When analyzing PSAT or SAT data from the College Board, I have to frequently merge the PSAT/SAT data with a school's spreadsheet of students' course and GPA information. That way, I can perform a MANOVA on the data with PSAT/SAT subscores as dependent variables and course group or GPA group (e.g., 0.0 - 1.9 GPA as one group) as independent variables. Before merging the files, I have to decide on a key record that is present in both files to use as an index. Usually, it is the student ID. The following instructions work with SPSS version 22.
Merging Files That Do Not Have Duplicate Keyed Records
- Open both files in SPSS. Then sort each file in ascending order on the index key variable. It's important that the files are sorted in ascending order on the key variable! Right-click on the index key variable's column and choose "Sort Ascending" from the pop-up menu.
- Ensure that the key variables in both datasets are named exactly the same. (You might have to go to the Variable View of the second dataset to make the key variable's name be the same as the key variable in the primary dataset.)
- Click on the main data file in SPSS to make it visible and active.
- Click: Data - Merge Files - Add Variables...
- In the "Add Variables..." dialog box that pops up, click on the secondary data file in the open dataset frame to highlight it. Then, click on the Continue button.
- A new "Add Variables..." pop up window will appear. In the "New Active Dataset" frame, you can choose variables to be excluded from the merge. Variables marked with a "*" are from the main dataset while variables marked with a "+" are from the secondary dataset. If SPSS finds a variable with the same name in both datasets (which it should if you ensured the key variable is named the same in both datasets), it will be displayed in the "Excluded Variables" frame.
- Check the box next to "Match cases on key variables".
- Click on the key variable in "Excluded Variables" to select it. Then, click on the arrow button next to the "Key Variables" frame to enable the key variable.
- Next, check the box next to "Cases are sorted in order of key variables in both datasets". The radio button next to "Both files provide cases" should automatically be selected.
- Click the OK button to perform the merge. A dialog box will pop up to warn you about not sorting the datasets in ascending order. Click OK.
If there is a one-to-many relationship (the primary dataset has duplicate key values, e.g., multiple records for each subject), only the first record will get the merged data. Subsequent duplicate keyed records will not. It is best to ensure that both datasets have one record per keyed variable.

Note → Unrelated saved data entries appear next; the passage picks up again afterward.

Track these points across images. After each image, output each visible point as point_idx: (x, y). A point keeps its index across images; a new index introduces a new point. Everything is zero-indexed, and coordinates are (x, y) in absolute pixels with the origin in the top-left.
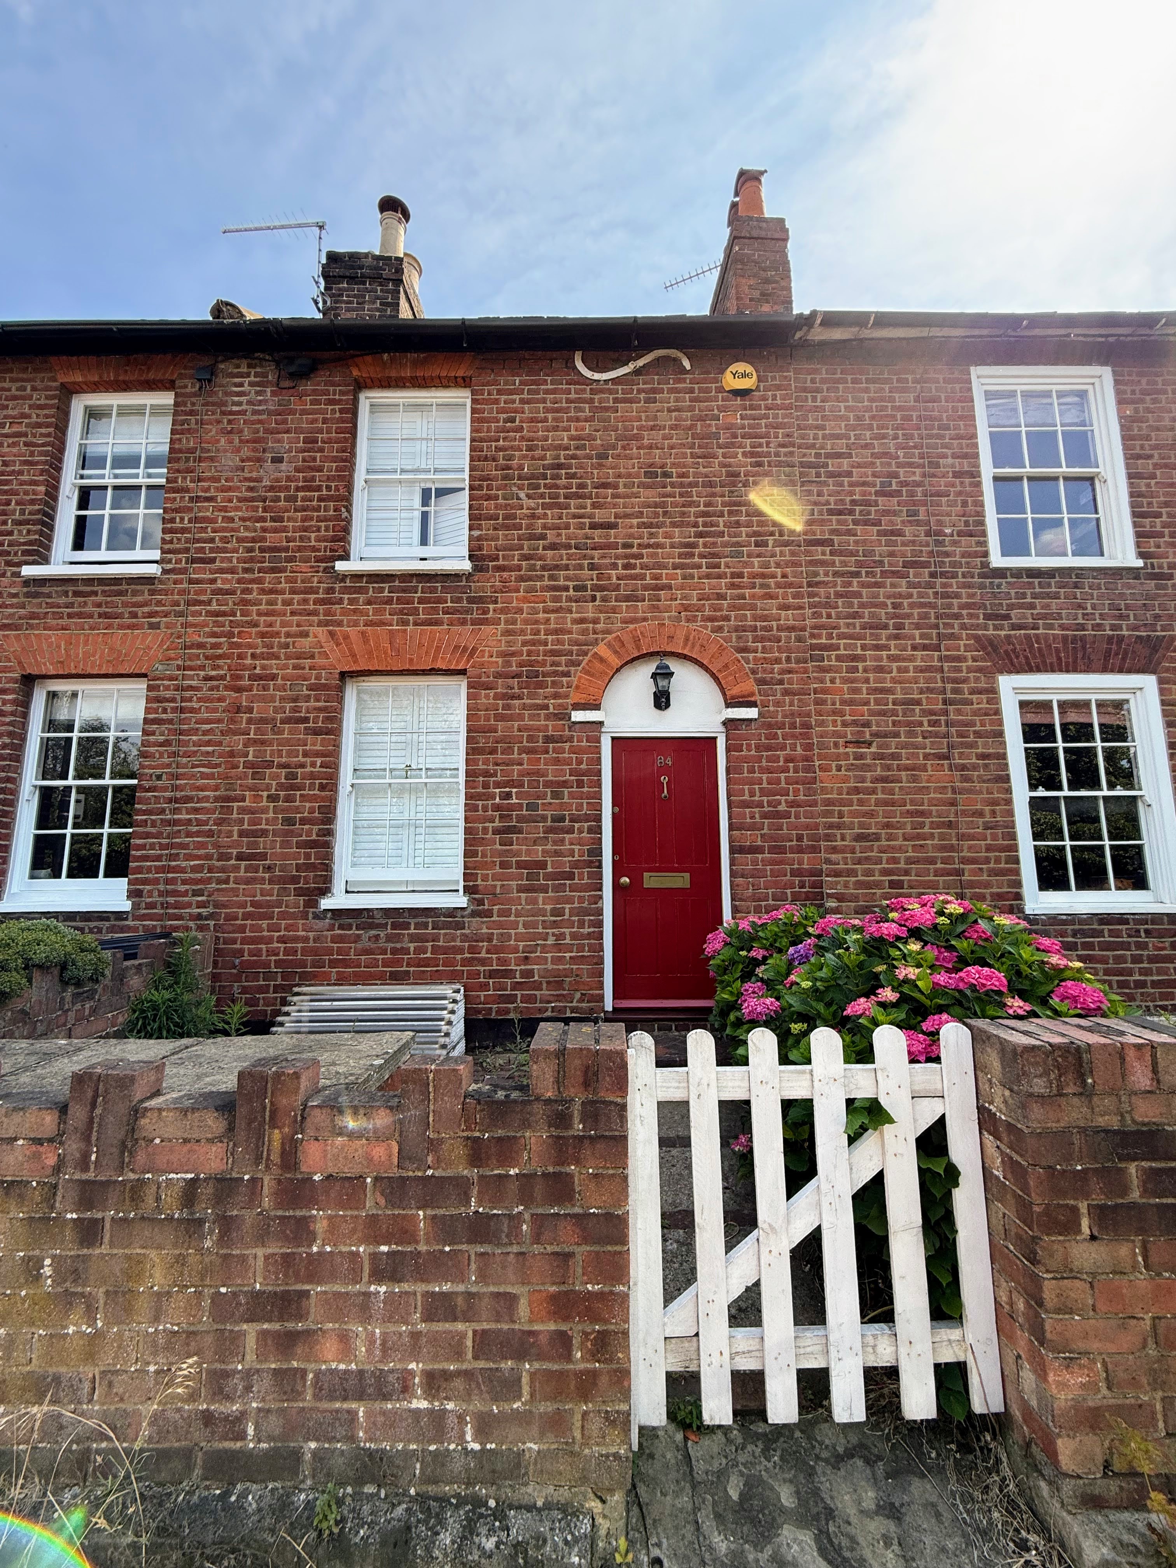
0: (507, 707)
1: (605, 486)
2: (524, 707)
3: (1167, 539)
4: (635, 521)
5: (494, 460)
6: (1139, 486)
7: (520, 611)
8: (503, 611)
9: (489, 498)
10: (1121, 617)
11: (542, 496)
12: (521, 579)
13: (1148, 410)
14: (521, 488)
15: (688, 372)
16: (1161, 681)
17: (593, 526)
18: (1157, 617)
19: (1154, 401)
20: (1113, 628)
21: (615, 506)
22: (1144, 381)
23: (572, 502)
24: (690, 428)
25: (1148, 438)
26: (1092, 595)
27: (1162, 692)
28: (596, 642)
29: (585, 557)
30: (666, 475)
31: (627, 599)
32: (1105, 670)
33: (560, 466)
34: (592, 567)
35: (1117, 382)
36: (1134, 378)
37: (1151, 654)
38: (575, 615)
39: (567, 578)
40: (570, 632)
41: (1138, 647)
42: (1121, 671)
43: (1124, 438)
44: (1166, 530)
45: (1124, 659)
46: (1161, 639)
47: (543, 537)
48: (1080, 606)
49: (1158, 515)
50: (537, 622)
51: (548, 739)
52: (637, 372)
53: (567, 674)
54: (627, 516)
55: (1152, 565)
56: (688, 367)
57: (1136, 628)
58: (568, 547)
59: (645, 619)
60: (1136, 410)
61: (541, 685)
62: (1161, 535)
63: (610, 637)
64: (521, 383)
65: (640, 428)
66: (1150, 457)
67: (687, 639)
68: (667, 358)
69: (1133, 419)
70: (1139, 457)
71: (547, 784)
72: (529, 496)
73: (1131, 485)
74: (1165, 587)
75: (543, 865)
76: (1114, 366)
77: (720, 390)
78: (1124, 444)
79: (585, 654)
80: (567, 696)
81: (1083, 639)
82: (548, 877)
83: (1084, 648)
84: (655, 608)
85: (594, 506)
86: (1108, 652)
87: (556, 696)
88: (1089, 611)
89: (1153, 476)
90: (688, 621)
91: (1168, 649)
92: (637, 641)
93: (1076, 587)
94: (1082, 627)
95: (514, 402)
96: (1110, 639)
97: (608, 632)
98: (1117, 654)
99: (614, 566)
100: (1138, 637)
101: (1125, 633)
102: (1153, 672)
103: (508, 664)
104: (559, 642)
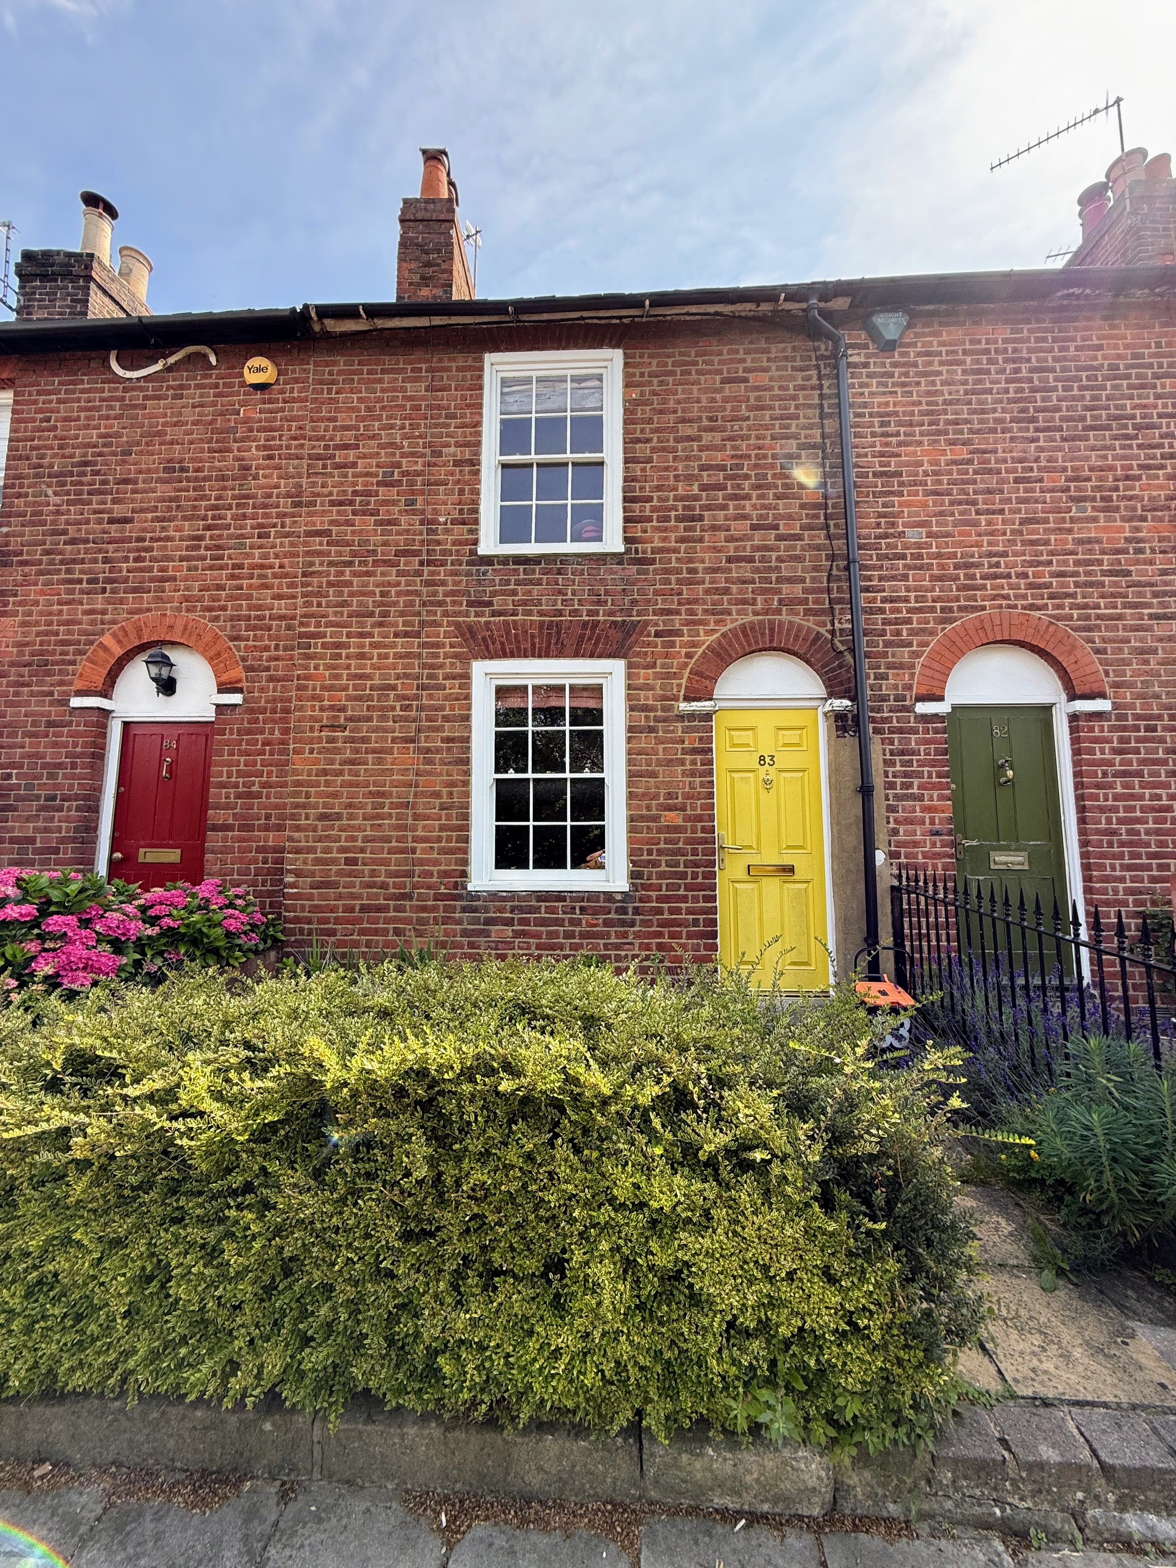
0: (17, 694)
1: (126, 481)
2: (32, 694)
3: (655, 523)
4: (150, 516)
5: (28, 459)
6: (634, 471)
7: (36, 603)
8: (21, 603)
9: (19, 495)
10: (599, 603)
11: (68, 493)
12: (41, 573)
13: (654, 393)
14: (49, 485)
15: (214, 368)
16: (630, 666)
17: (111, 521)
18: (634, 602)
19: (661, 383)
20: (590, 613)
21: (133, 501)
22: (654, 362)
23: (94, 498)
24: (210, 423)
25: (650, 421)
26: (574, 581)
27: (629, 676)
28: (102, 633)
29: (100, 551)
30: (183, 470)
31: (135, 590)
32: (576, 655)
33: (86, 464)
34: (106, 561)
35: (626, 365)
36: (647, 360)
37: (624, 639)
38: (86, 607)
39: (82, 572)
40: (80, 623)
41: (612, 632)
42: (592, 656)
43: (625, 422)
44: (655, 515)
45: (596, 644)
46: (635, 624)
47: (64, 532)
48: (560, 592)
49: (649, 499)
50: (50, 614)
51: (50, 724)
52: (169, 369)
53: (73, 663)
54: (142, 510)
55: (637, 550)
56: (214, 362)
57: (611, 613)
58: (86, 541)
59: (149, 610)
60: (642, 394)
61: (49, 673)
62: (649, 519)
63: (115, 627)
64: (60, 383)
65: (165, 425)
66: (648, 440)
67: (185, 629)
68: (197, 354)
69: (636, 403)
70: (638, 441)
71: (45, 766)
72: (56, 494)
73: (626, 469)
74: (646, 572)
75: (32, 841)
76: (625, 348)
77: (243, 384)
78: (624, 429)
79: (91, 643)
80: (71, 683)
81: (559, 625)
82: (37, 851)
83: (558, 633)
84: (159, 599)
85: (114, 501)
86: (582, 636)
87: (61, 683)
88: (569, 596)
89: (649, 460)
90: (188, 611)
91: (641, 634)
92: (139, 630)
93: (559, 573)
94: (560, 613)
95: (51, 402)
96: (585, 624)
97: (114, 622)
98: (590, 639)
99: (126, 559)
100: (614, 623)
101: (601, 618)
102: (624, 657)
103: (21, 653)
104: (70, 632)
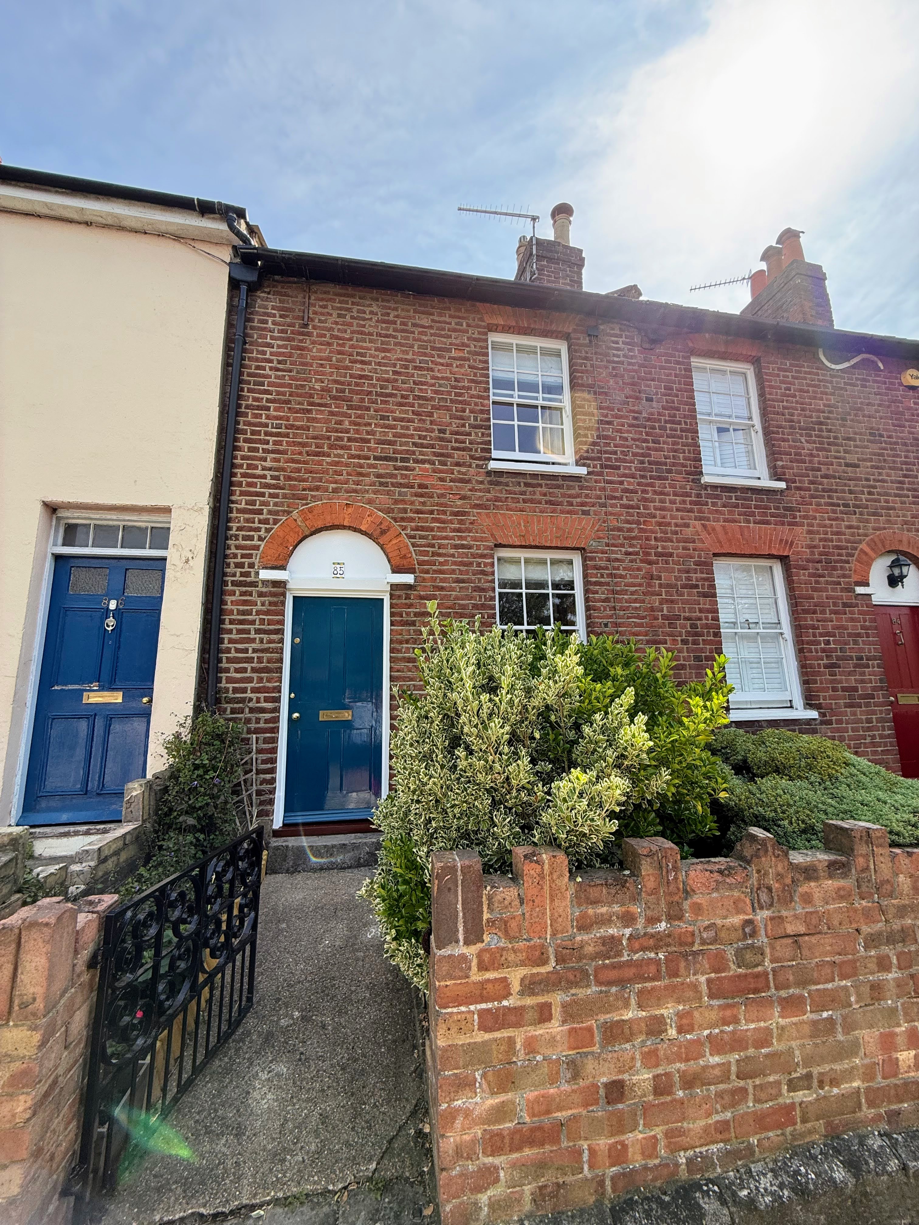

Merging with a Data File that has Duplicate Key Records
Sometimes, you might have a primary data file that has multiple records for each subject. For example, you might have a dataset that has a record for each course (with the course's data) for a student. This would result in multiple records (one for English, one for Math, one for Social Studies, etc.) for each student. To merge a secondary dataset with this kind of primary dataset, the secondary dataset must not contain duplicate keyed records. To check and make sure the secondary dataset does not have duplicates in SPSS, do the following:
- With the dataset visible and active, click on Data - Identify Duplicate Cases
- Select the variable that is the key in the left frame and click the arrow button next to "Define matching cases by:" That way, the keyed variable is selected for processing.
- Check: Sequential count of matching case in each group
- The "Display frequencies for created variables" should automatically be checked.
- Click: OK
- The output should then display if you have any duplicate cases that you need to address. ("Valid" should be 0 in the "Sequential count of matching cases" table.)
Now that you've ensured there are no duplicate cases of key variables in the secondary dataset, go back to the main dataset by making it visible and active. Follow the same steps as above in merging the files from 1 to 8, however, you will need to do something different starting at step 9:
9. Check the box next to "Cases are sorted in order of key variables in both datasets".
10. Choose "Non-active dataset is keyed table" (previously, "Both files provide cases" was chosen).
11. Click the OK button to perform the merge. A dialog box will pop up to warn you about not sorting the datasets in ascending order. Click OK.
The new merged dataset should now have the new variables and properly duplicated for each subject.